• [WORK INSTRUCTIONS]:
1. Answer these questions about the note on VCO technology.
(a) In which issue of which magazine did a similar version of the article appear?
(b) What device did Armstrong find could be configured to produce an oscillation?
(c) From approximately what year does the note track the history of VCOs?
2. Reproduce the note on VCO technology between "Abstract: This application" and "trends are projected.", inclusive, substituting "forecast" for "projected".
3. Continue the note on VCO technology from its last sentence.

TUTORIALS 1768

Tracking Advances in VCO Technology


Abstract: This application note tracks the history of voltage-controlled oscillators (VCOs) since approximately 1910 and provides examples of VCO integration in RF ICs. It traces the technology, and discusses evolution of product performance and size. Future trends are projected.

A similar version of this article appeared in the July 2002 issue of Microwaves & RF magazine.

Introduction

Voltage-controlled oscillators (VCOs) are commonly found in wireless systems and other communications systems that must tune across a band of frequencies. VCOs are available from a wide range of manufacturers in a variety of package styles and performance levels. Modern surface-mount and radio-frequency integrated-circuit (RFIC) VCOs, however, owe their heritage to engineering developments that began almost a hundred years ago. Improvements in VCO technology have continued throughout that time, yielding ever-smaller sources with enhanced phase noise and tuning linearity.

Evolution of the Oscillator Circuit

Oscillators have been essential components since Edwin Armstrong discovered the heterodyne principle*. In this application, an oscillator feeds sinusoidal signals to a nonlinear mixing element to effect frequency translation by multiplying the oscillator's signals with other input signals. Of course, Armstrong realized that what he needed to control the frequency translation was an electrical circuit, which produced a stable sinusoidal time-varying voltage (or current) with a corresponding frequency. He discovered around the same time that an Audion (an early vacuum tube) could be configured to produce an oscillation, and he effectively devised the first electronic oscillator** (rather than the crude spark-gap oscillators used in early wireless transmitters).

• [RECORD EXTRACTS]:
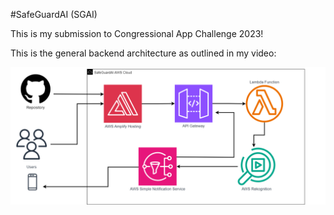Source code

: #SafeGuardAI (SGAI)

This is my submission to Congressional App Challenge 2023!

This is the general backend architecture as outlined in my video:

![image](https://github.com/sakshinig/SafeGuardAI-UserInterface/blob/update-arch/ArchitectureSGAI.png)


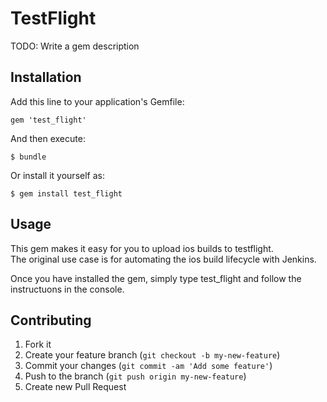 # TestFlight

TODO: Write a gem description

## Installation

Add this line to your application's Gemfile:

    gem 'test_flight'

And then execute:

    $ bundle

Or install it yourself as:

    $ gem install test_flight

## Usage

This gem makes it easy for you to upload ios builds to testflight.  
The original use case is for automating the ios build lifecycle with Jenkins.

Once you have installed the gem, simply type test_flight 
and follow the instructuons in the console.

## Contributing

1. Fork it
2. Create your feature branch (`git checkout -b my-new-feature`)
3. Commit your changes (`git commit -am 'Add some feature'`)
4. Push to the branch (`git push origin my-new-feature`)
5. Create new Pull Request
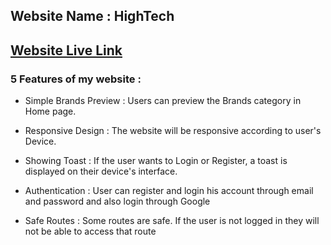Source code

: ## Website Name : HighTech


## [Website Live Link](https://brand-shop-93ce3.web.app/)




### 5 Features of my website :

* Simple Brands Preview : Users can preview the Brands category in Home page.

* Responsive Design : The website will be responsive according to user's Device.

* Showing Toast :  If the user wants to Login or Register, a toast is displayed on their device's interface.

* Authentication : User can register and login his account through email and password and also login through Google

* Safe Routes : Some routes are safe. If the user is not logged in they will not be able to access that route
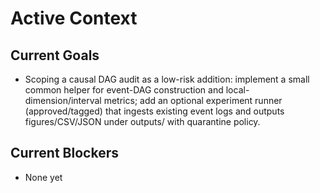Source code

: # Active Context

## Current Goals

- Scoping a causal DAG audit as a low-risk addition: implement a small common helper for event-DAG construction and local-dimension/interval metrics; add an optional experiment runner (approved/tagged) that ingests existing event logs and outputs figures/CSV/JSON under outputs/ with quarantine policy.

## Current Blockers

- None yet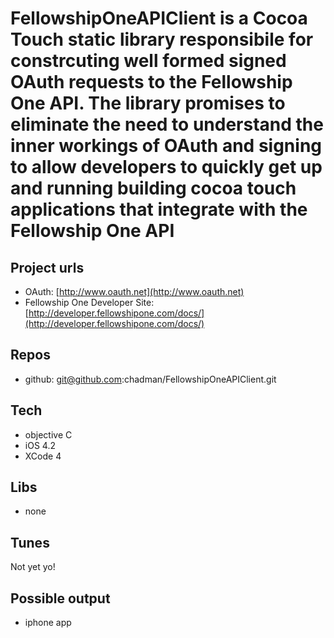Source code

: FellowshipOneAPIClient is a Cocoa Touch static library responsibile for constrcuting
well formed signed OAuth requests to the Fellowship One API. The library promises to 
eliminate the need to understand the inner workings of OAuth and signing to allow 
developers to quickly get up and running building cocoa touch applications that
integrate with the Fellowship One API
================================

Project urls
-------------------------

* OAuth: [http://www.oauth.net](http://www.oauth.net)
* Fellowship One Developer Site: [http://developer.fellowshipone.com/docs/](http://developer.fellowshipone.com/docs/)

Repos
-------------------------

* github: git@github.com:chadman/FellowshipOneAPIClient.git

Tech
-------------------------

* objective C
* iOS 4.2
* XCode 4

Libs
-------------------------

* none

Tunes
-------------------------

Not yet yo!

Possible output
-------------------------

* iphone app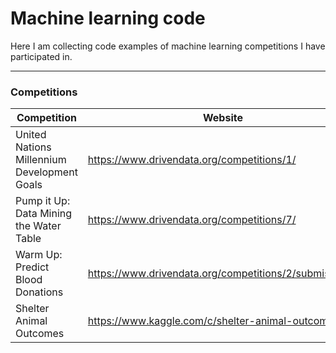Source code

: Machine learning code
===================


Here I am collecting code examples of machine learning competitions I have participated in.


----------


### Competitions


Competition     | Website | Algorithm | Language|Place|
-------- | ----- | ------ | ----- |----|
United Nations Millennium Development Goals | https://www.drivendata.org/competitions/1/|TimeSeries| Python,R|51/779|
Pump it Up: Data Mining the Water Table    | https://www.drivendata.org/competitions/7/  |RandomForest (H2o)|R|24/1767|
Warm Up: Predict Blood Donations     | https://www.drivendata.org/competitions/2/submissions/   |glm|R|17/1535|
Shelter Animal Outcomes|https://www.kaggle.com/c/shelter-animal-outcomes| xboost, randomForest|R |145/1410|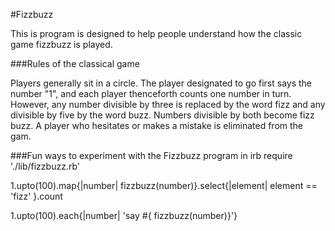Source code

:#Fizzbuzz

This is program is designed to help people understand how the classic game fizzbuzz is played.

###Rules of the classical game

Players generally sit in a circle. 
The player designated to go first says the number "1", and each player thenceforth counts one number in turn. 
However, any number divisible by three is replaced by the word fizz and any divisible by five by the word buzz. 
Numbers divisible by both become fizz buzz. 
A player who hesitates or makes a mistake is eliminated from the gam.


###Fun ways to experiment with the Fizzbuzz program in irb
require './lib/fizzbuzz.rb'

1.upto(100).map{|number|  fizzbuzz(number)}.select{|element| element == 'fizz' }.count

1.upto(100).each{|number| 'say #{ fizzbuzz(number)}'}
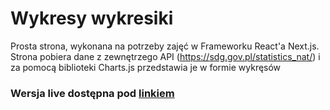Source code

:# Wykresy wykresiki

Prosta strona, wykonana na potrzeby zajęć w Frameworku React'a Next.js. Strona pobiera dane z zewnętrzego API (https://sdg.gov.pl/statistics_nat/) i za pomocą biblioteki Charts.js przedstawia je w formie wykręsów

### Wersja live dostępna pod [linkiem](https://wykresy-wykresiki.vercel.app/)
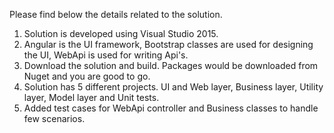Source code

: Please find below the details related to the solution.

1. Solution is developed using Visual Studio 2015.
2. Angular is the UI framework, Bootstrap classes are used for designing the UI, WebApi is used for writing Api's.
3. Download the solution and build. Packages would be downloaded from Nuget and you are good to go.
4. Solution has 5 different projects. UI and Web layer, Business layer, Utility layer, Model layer and Unit tests.
5. Added test cases for WebApi controller and Business classes to handle few scenarios.

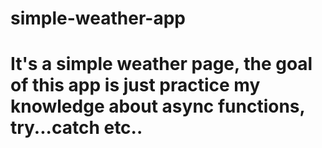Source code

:# simple-weather-app

<h1>It's a simple weather page, the goal of this app is just practice my knowledge about async functions, try...catch etc..</h1>
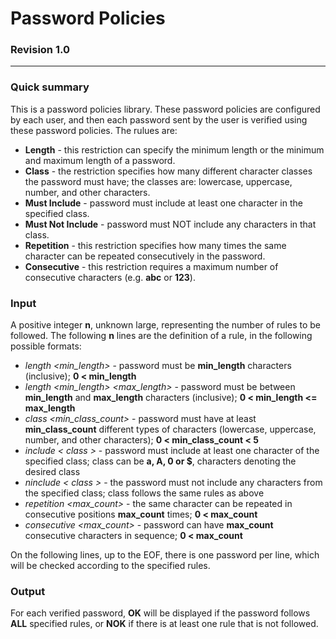 # Password Policies
### Revision 1.0

---

### Quick summary

This is a password policies library. These password policies are configured by each user, and then each password sent by the user is verified using these password policies. The rulues are:
  + **Length** - this restriction can specify the minimum length or the minimum and maximum length of a password.
  + **Class** - the restriction specifies how many different character classes the password must have; the classes are: lowercase, uppercase, number, and other characters.
  + **Must Include** - password must include at least one character in the specified class.
  + **Must Not Include** - password must NOT include any characters in that class.
  + **Repetition** - this restriction specifies how many times the same character can be repeated consecutively in the password.
  + **Consecutive** - this restriction requires a maximum number of consecutive characters (e.g. **abc** or **123**).
  
  ### Input
  
A positive integer **n**, unknown large, representing the number of rules to be followed. The following **n** lines are the definition of a rule, in the following possible formats:
  + *length <min_length>* - password must be **min_length** characters (inclusive); **0 < min_length**
  + *length <min_length> <max_length>* - password must be between **min_length** and **max_length** characters (inclusive); **0 < min_length <= max_length**
  + *class <min_class_count>* - password must have at least **min_class_count** different types of characters (lowercase, uppercase, number, and other characters); **0 < min_class_count < 5**
  + *include < class >* - password must include at least one character of the specified class; class can be **a, A, 0 or $**, characters denoting the desired class
  + *ninclude < class >* - the password must not include any characters from the specified class; class follows the same rules as above
  + *repetition <max_count>* - the same character can be repeated in consecutive positions **max_count** times; **0 < max_count**
  + *consecutive <max_count>* - password can have **max_count** consecutive characters in sequence; **0 < max_count**

On the following lines, up to the EOF, there is one password per line, which will be checked according to the specified rules.

### Output

For each verified password, **OK** will be displayed if the password follows **ALL** specified rules, or **NOK** if there is at least one rule that is not followed.
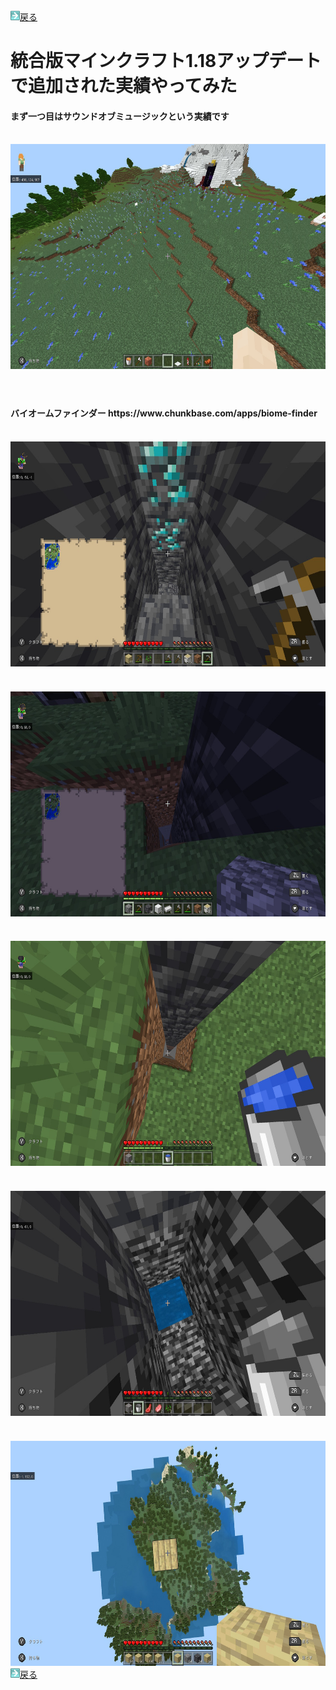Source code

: <html>
	<body>
		<img src="/../../A301821D-EDD4-4194-96DB-E244DD3B5B57.gif" alt=""><a href="../">戻る</a><br />
		<h1>統合版マインクラフト1.18アップデートで追加された実績やってみた</h1>
		<h4>まず一つ目はサウンドオブミュージックという実績です<br /></h4><br />
		<img src="1.jpg" alt="" width="640" height="360" /><br />
		<h4></h4><br />
		<h4>バイオームファインダー
			<a>https://www.chunkbase.com/apps/biome-finder</a>
		</h4>
		<h4></h4><br />
		<img src="2.jpg" alt="" width="640" height="360" /><br />
		<h4></h4><br />
		<img src="3.jpg" alt="" width="640" height="360" /><br />
		<h4></h4><br />
		<img src="4.jpg" alt="" width="640" height="360" /><br />
		<h4></h4><br />
		<img src="5.jpg" alt="" width="640" height="360" /><br />
		<h4></h4><br />
		<img src="6.jpg" alt="" width="640" height="360" /><br />
		<img src="/../../A301821D-EDD4-4194-96DB-E244DD3B5B57.gif" alt=""><a href="../">戻る</a><br />
	</body>
</html>
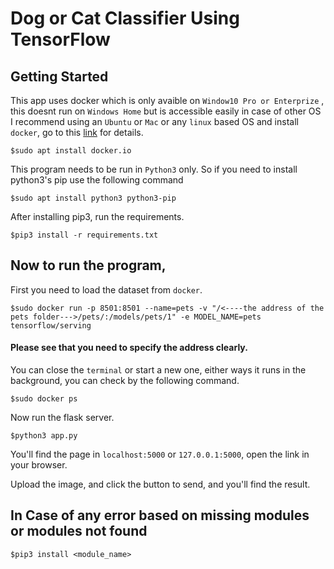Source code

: # Dog or Cat Classifier Using TensorFlow

## Getting Started

This app uses docker which is only avaible on `Window10 Pro or Enterprize` , this doesnt run on `Windows Home`  but is accessible easily in case of other OS
I recommend using an `Ubuntu` or `Mac` or any `linux` based OS and install `docker`, go to this [link](https://docs.docker.com/get-docker/) for details.
    
    $sudo apt install docker.io

This program needs to be run in `Python3` only. So if you need to install python3's pip use the following command

    $sudo apt install python3 python3-pip

After installing pip3, run the requirements.

    $pip3 install -r requirements.txt

## Now to run the program,

First you need to load the dataset from `docker`.

    $sudo docker run -p 8501:8501 --name=pets -v "/<----the address of the pets folder--->/pets/:/models/pets/1" -e MODEL_NAME=pets tensorflow/serving

#### Please see that you need to specify the address clearly.

You can close the `terminal` or start a new one, either ways it runs in the background, you can check by the following command.

    $sudo docker ps

Now run the flask server.

    $python3 app.py

You'll find the page in `localhost:5000` or `127.0.0.1:5000`, open the link in your browser.

Upload the image, and click the button to send, and you'll find the result.

## In Case of any error based on missing modules or modules not found 

    $pip3 install <module_name>

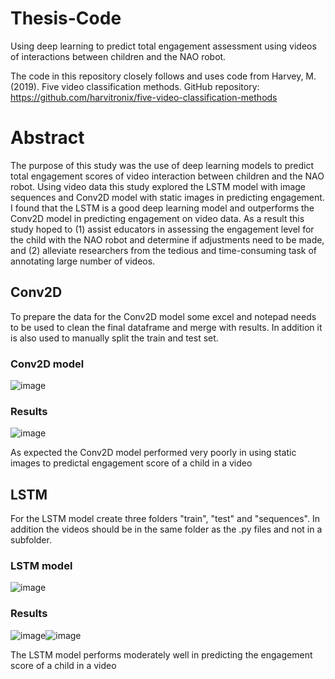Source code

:# Thesis-Code
Using deep learning to predict total engagement assessment using videos of interactions between children and the NAO robot. 

The code in this repository closely follows and uses code from Harvey, M. (2019). Five video classification methods. GitHub repository:
https://github.com/harvitronix/five-video-classification-methods

# Abstract
The purpose of this study was the use of deep learning models to predict total engagement scores of video interaction between children and the NAO robot. Using video data this study explored the LSTM model with image sequences and Conv2D model with static images in predicting engagement. I found that the LSTM is a good deep learning model and outperforms the Conv2D model in predicting engagement on video data. As a result this study hoped to (1) assist educators in assessing the engagement level for the child with the NAO robot and determine if adjustments need to be made, and (2) alleviate researchers from the tedious and time-consuming task of annotating large number of videos.

## Conv2D
To prepare the data for the Conv2D model some excel and notepad needs to be used to clean the final dataframe and merge with results. In addition it is also used to manually split the train and test set.

### Conv2D model

![image](https://user-images.githubusercontent.com/66143690/93347247-240cdf80-f835-11ea-9a1f-d60f2db162ef.png)

### Results
![image](https://user-images.githubusercontent.com/66143690/93349230-85ce4900-f837-11ea-8c35-35b8adda27be.png)

As expected the Conv2D model performed very poorly in using static images to predictal engagement score of a child in a video

## LSTM
For the LSTM model create three folders "train", "test" and "sequences". In addition the videos should be in the same folder as the .py files and not in a subfolder.

### LSTM model

![image](https://user-images.githubusercontent.com/66143690/93347563-849c1c80-f835-11ea-9b45-7581cbc8db51.png)

### Results

![image](https://user-images.githubusercontent.com/66143690/93349021-430c7100-f837-11ea-93de-43e7531728e3.png)![image](https://user-images.githubusercontent.com/66143690/93349057-4b64ac00-f837-11ea-86a3-c2117f97404e.png)


The LSTM model performs moderately well in predicting the engagement score of a child in a video
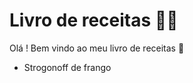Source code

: # Livro de receitas :man_cook:

Olá ! Bem vindo ao meu livro de receitas :call_me_hand:

- Strogonoff de frango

• [SET OF ANSWERS]:
1.
(a) The July 2002 issue of Microwaves & RF magazine.
(b) An Audion, an early vacuum tube.
(c) Approximately 1910.

2.
Abstract: This application note tracks the history of voltage-controlled oscillators (VCOs) since approximately 1910 and provides examples of VCO integration in RF ICs. It traces the technology, and discusses evolution of product performance and size. Future trends are forecast.

3.
In retrospect, Armstrong started a revolution in oscillator technology that quickly made spark transmitters obsolete, thus leading to the development of high-performance radio receivers. From the time of Armstrong's discoveries in the 1910s to the modern era, VCO technology has progressed from vacuum tube oscillators to transistor oscillators, to oscillator module solutions, and finally to today's RFIC-based oscillators. The face of VCO technology is again rapidly changing, and soon in many systems will only resemble early oscillators in basic topology and/or mathematically.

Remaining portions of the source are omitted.